Separation of light olefins from their respective paraffins by adsorption is an attractive strategy due to the sustainable and inexpensive nature of adsorption process. It is well understood that the presence of Ag(I) in the adsorbent favors the adsorption of ethylene and propylene (olefins) over ethane and propane (paraffins) owing to the $\pi$ -$\pi$ complexation between Ag(I) and $\pi$ bond present in olefins. In this research, Ag(I) doped microporous carbons were synthesized from furfuryl alcohol as carbon source. It is also shown that prior sulfurization of the carbon greatly favored Ag(I) content owing to the affinity of sulfur to Ag(I). All the carbons were successfully characterized with pore textural properties, SEM-EDX imaging and x-ray photoelectron spectroscopy (XPS). Only the carbon with highest Ag(I) content (2.5 at.%) and BET specific area (1193 m²/g) favored the adsorption of ethylene and propylene over ethane and propane, respectively. IAST-based selectivity values were also employed to calculate binary adsorption isotherms for ethane-ethylene and propane-propylene mixtures. The IAST-based selectivity values of ethylene/ethane and propylene/propane were in the range of 4.5 to 2.5 and 5 to 2.4, respectively. Finally, column breakthrough and pulse chromatographic peaks were simulated to confirm the separation of paraffin-olefin pairs on thus carbon. To the best of our knowledge, it is the first report of the separation of light paraffin and olefins in a carbon-based adsorbent and by harnessing the $\pi$ -$\pi$ complexation.
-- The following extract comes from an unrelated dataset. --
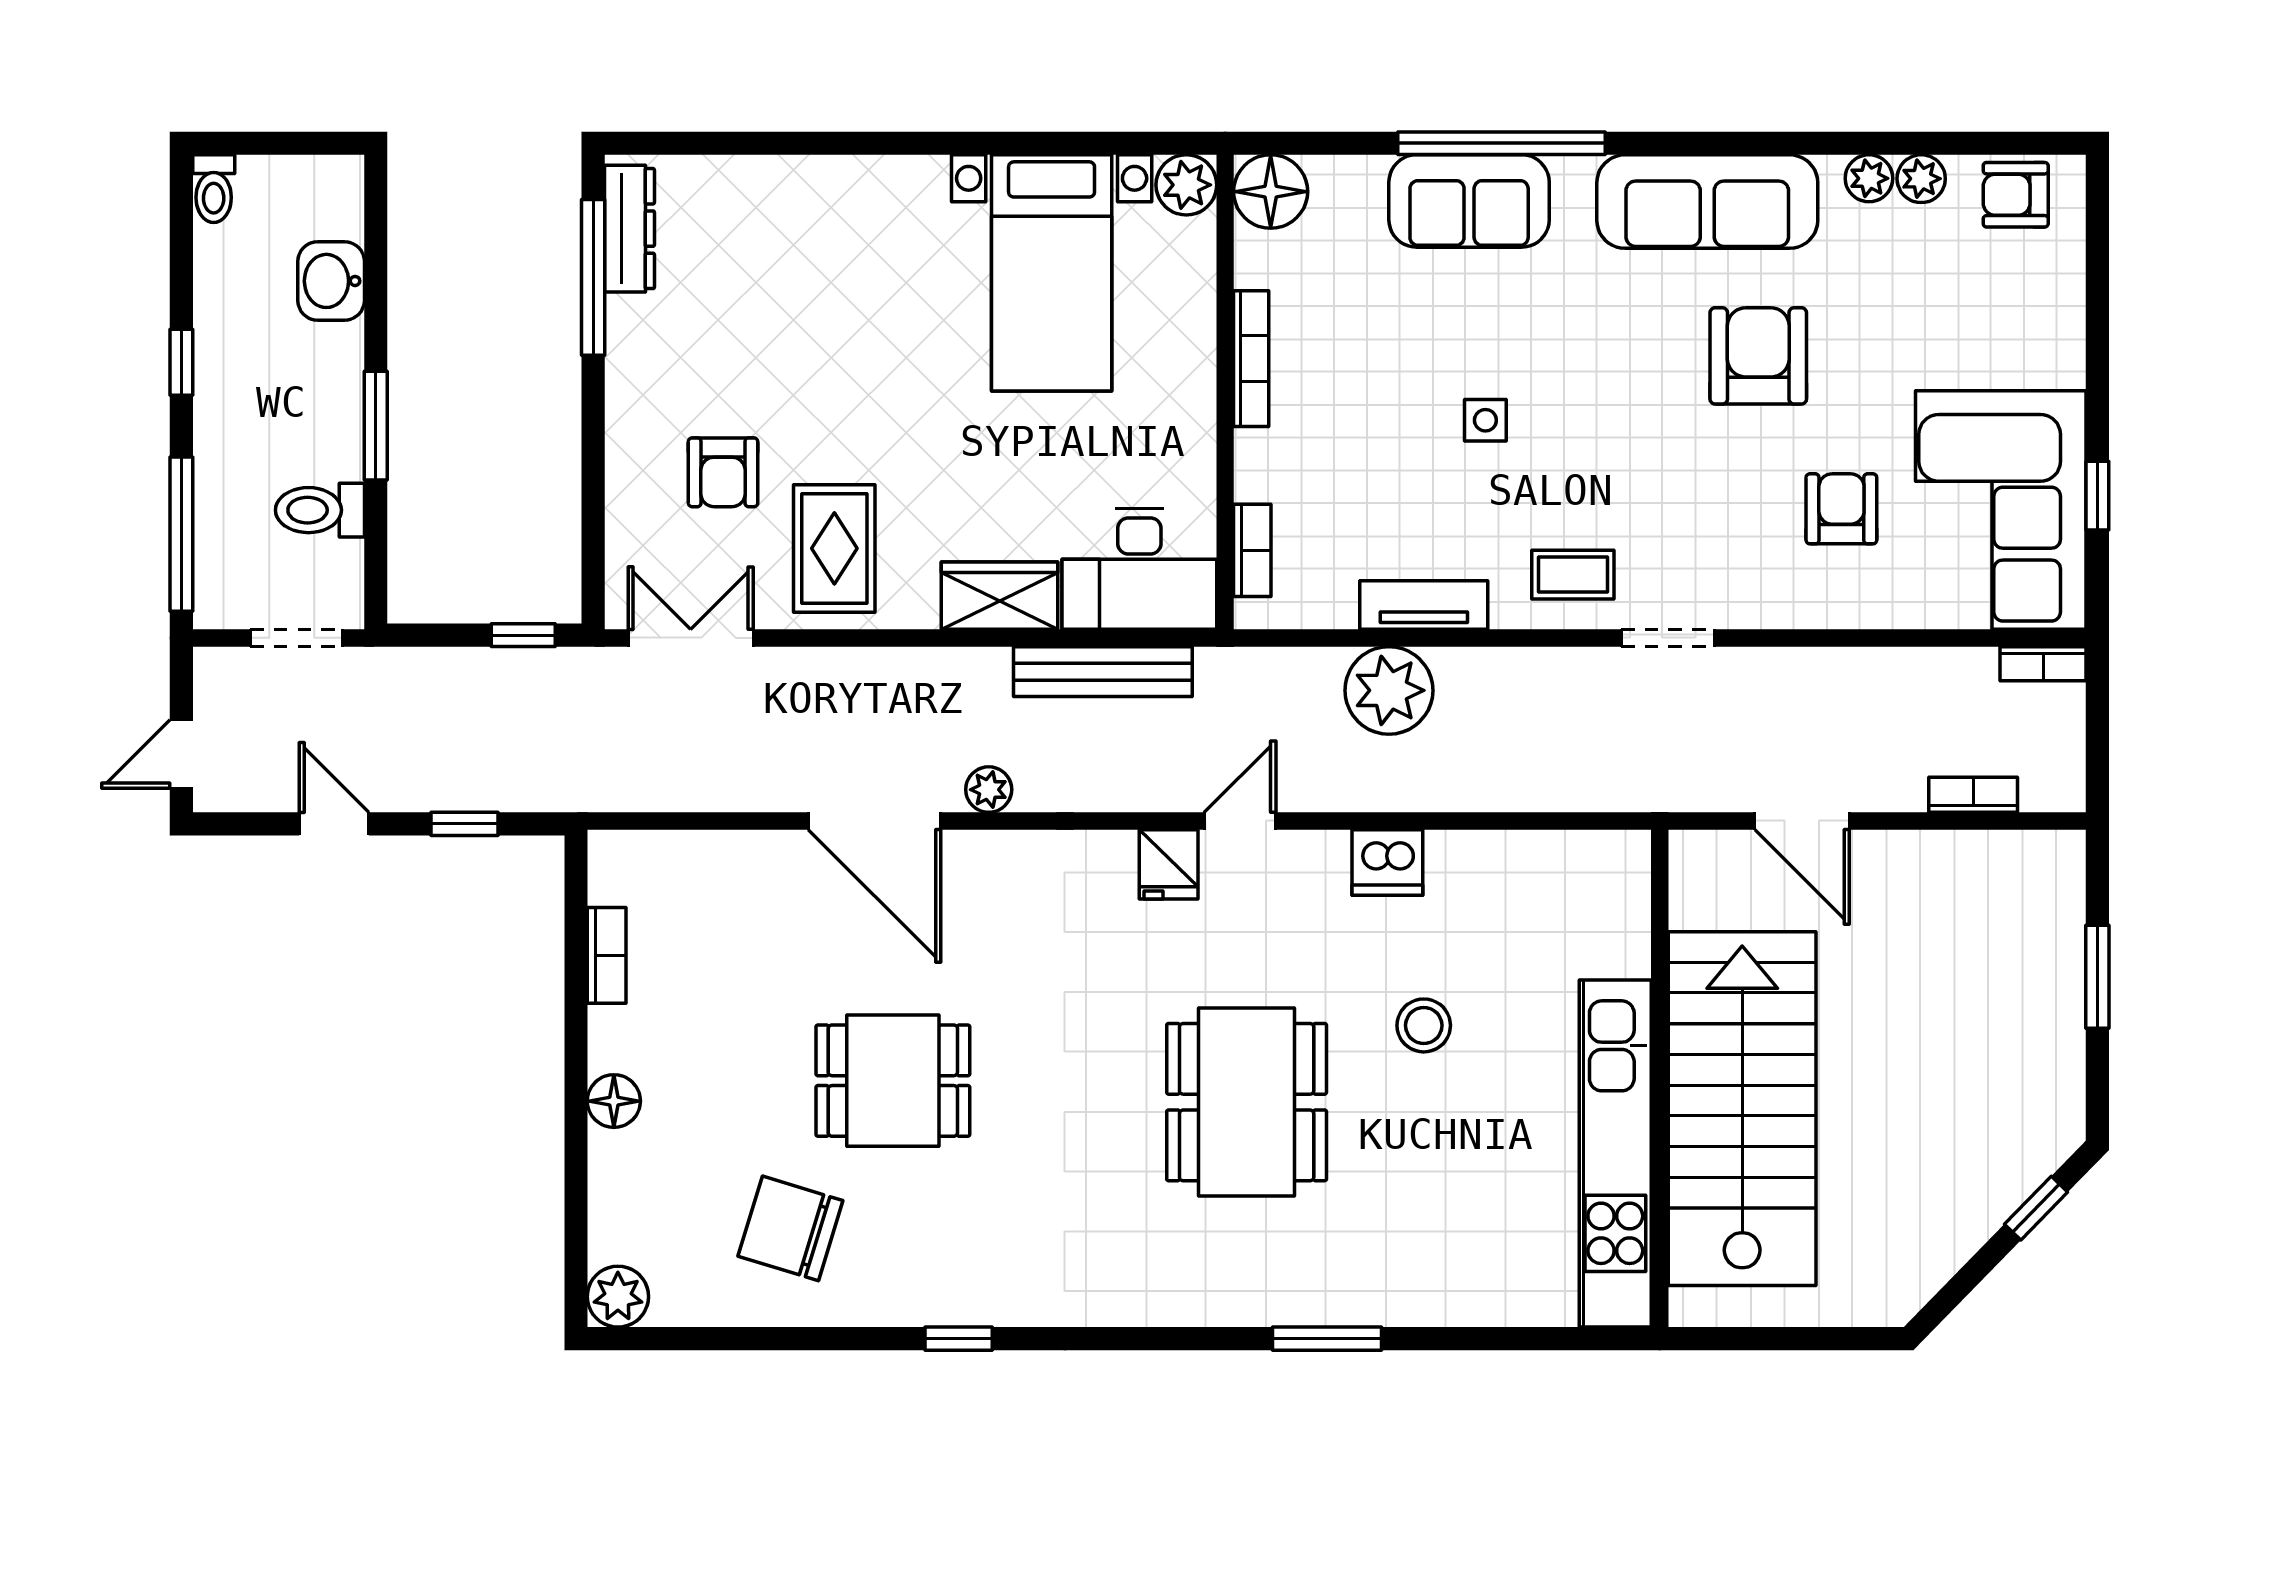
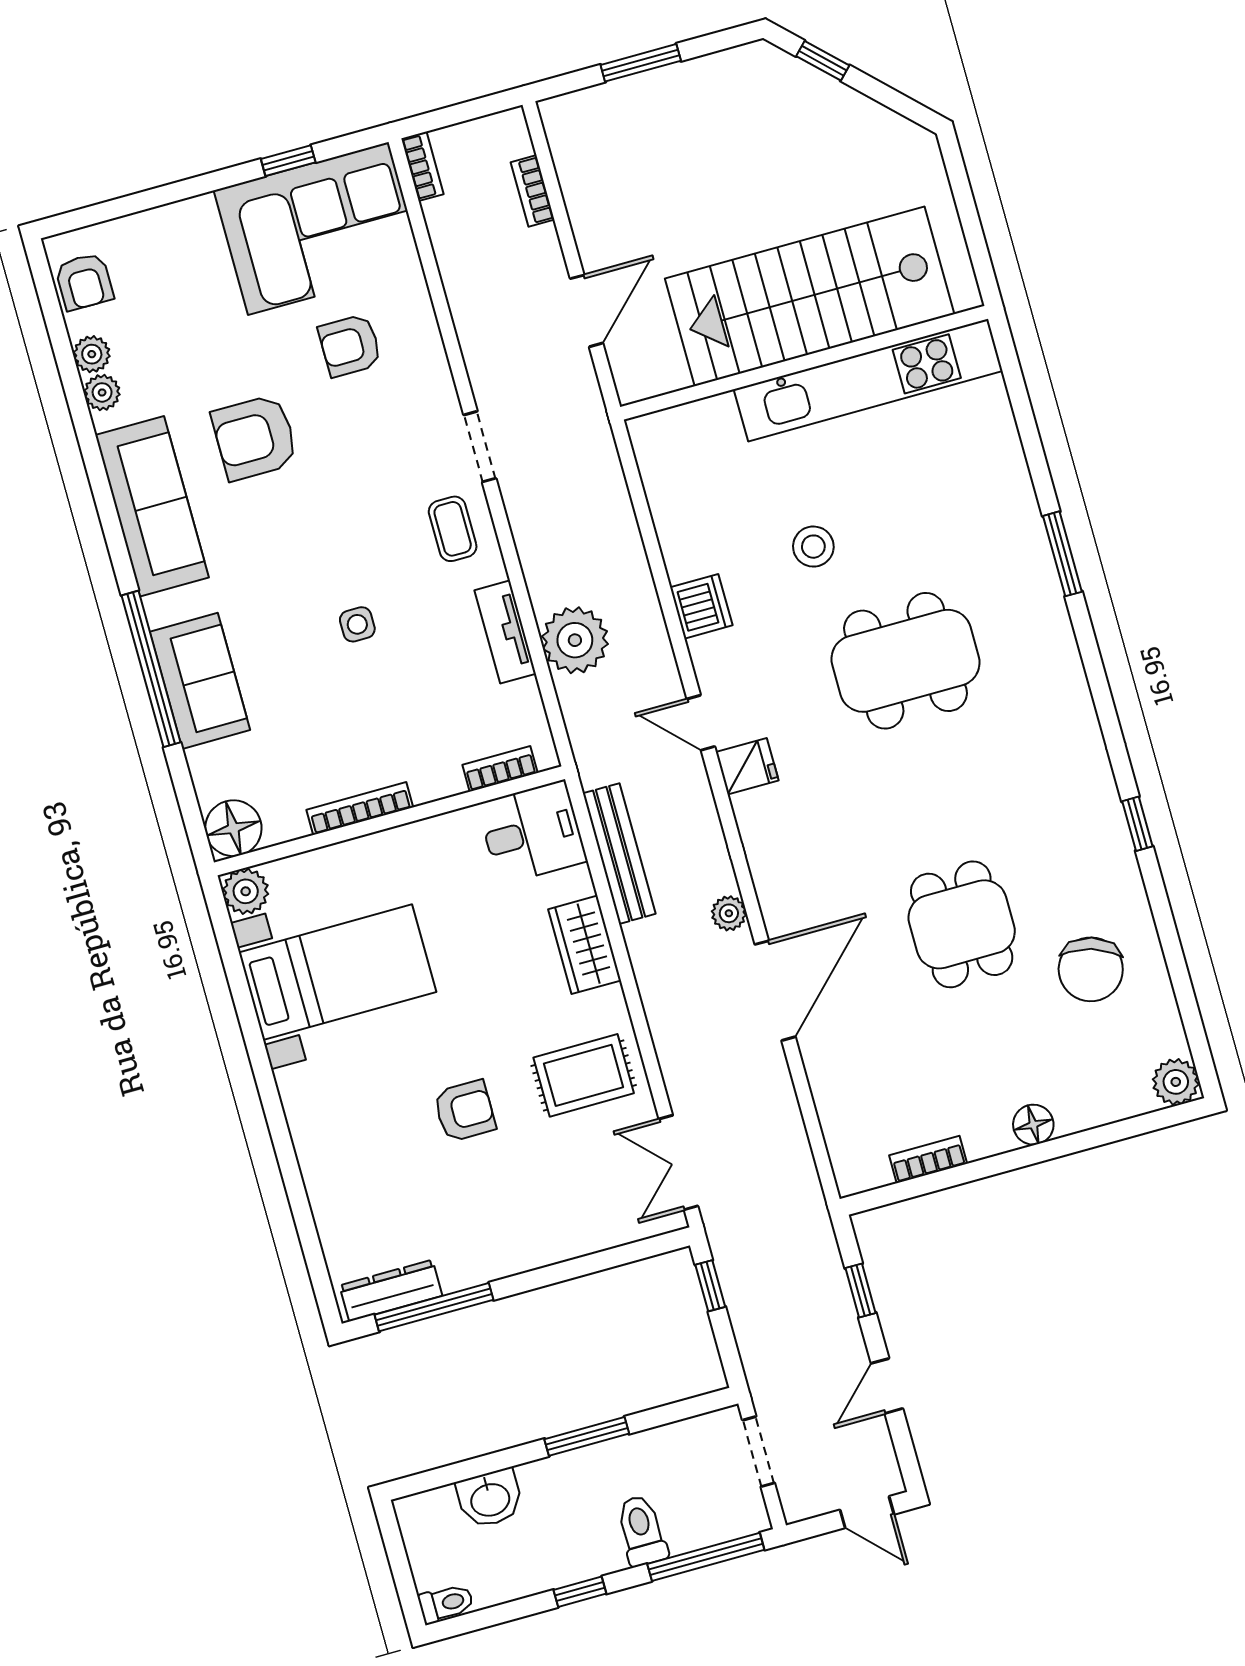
armchair: (723, 472) -> (465, 1111), moved
toilet: (320, 510) -> (642, 1531), moved, turned 180
desk: (1139, 569) -> (532, 832), width x0.73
通过吸附将轻质烯烃与它们各自的链烷烃分离是一种有吸引力的策略，因为吸附过程具有可持续且廉价的性质。众所周知，吸附剂中Ag（I）的存在有利于乙烯和丙烯（烯烃）比乙烷和丙烷（链烷烃）的吸附，因为$\pi$ --$\pi$ Ag（I）与 $\pi$存在于烯烃中的键。在这项研究中，以糠醇为碳源合成了Ag（I）掺杂的微孔碳。还表明，由于硫对Ag（I）的亲和力，碳的预先硫化极大地有利于Ag（I）的含量。所有碳都已成功地通过孔隙结构特性，SEM-EDX成像和X射线光电子能谱（XPS）进行了表征。仅具有最高的Ag（I）含量（2.5 at。％）和BET比表面积（1193 m ²）的碳/ g）分别促进了乙烯和丙烯对乙烷和丙烷的吸附。还使用基于IAST的选择性值来计算乙烷-乙烯和丙烷-丙烯混合物的二元吸附等温线。基于IAST的乙烯/乙烷和丙烯/丙烷的选择性值分别在4.5至2.5和5至2.4的范围内。最后，模拟了色谱柱穿透峰和脉冲色谱峰，以确认碳上石蜡-烯烃对的分离。据我们所知，这是关于在碳基吸附剂中分离轻质石蜡和烯烃并利用其进行分离的第一份报告。$\pi$ --$\pi$ 复杂化。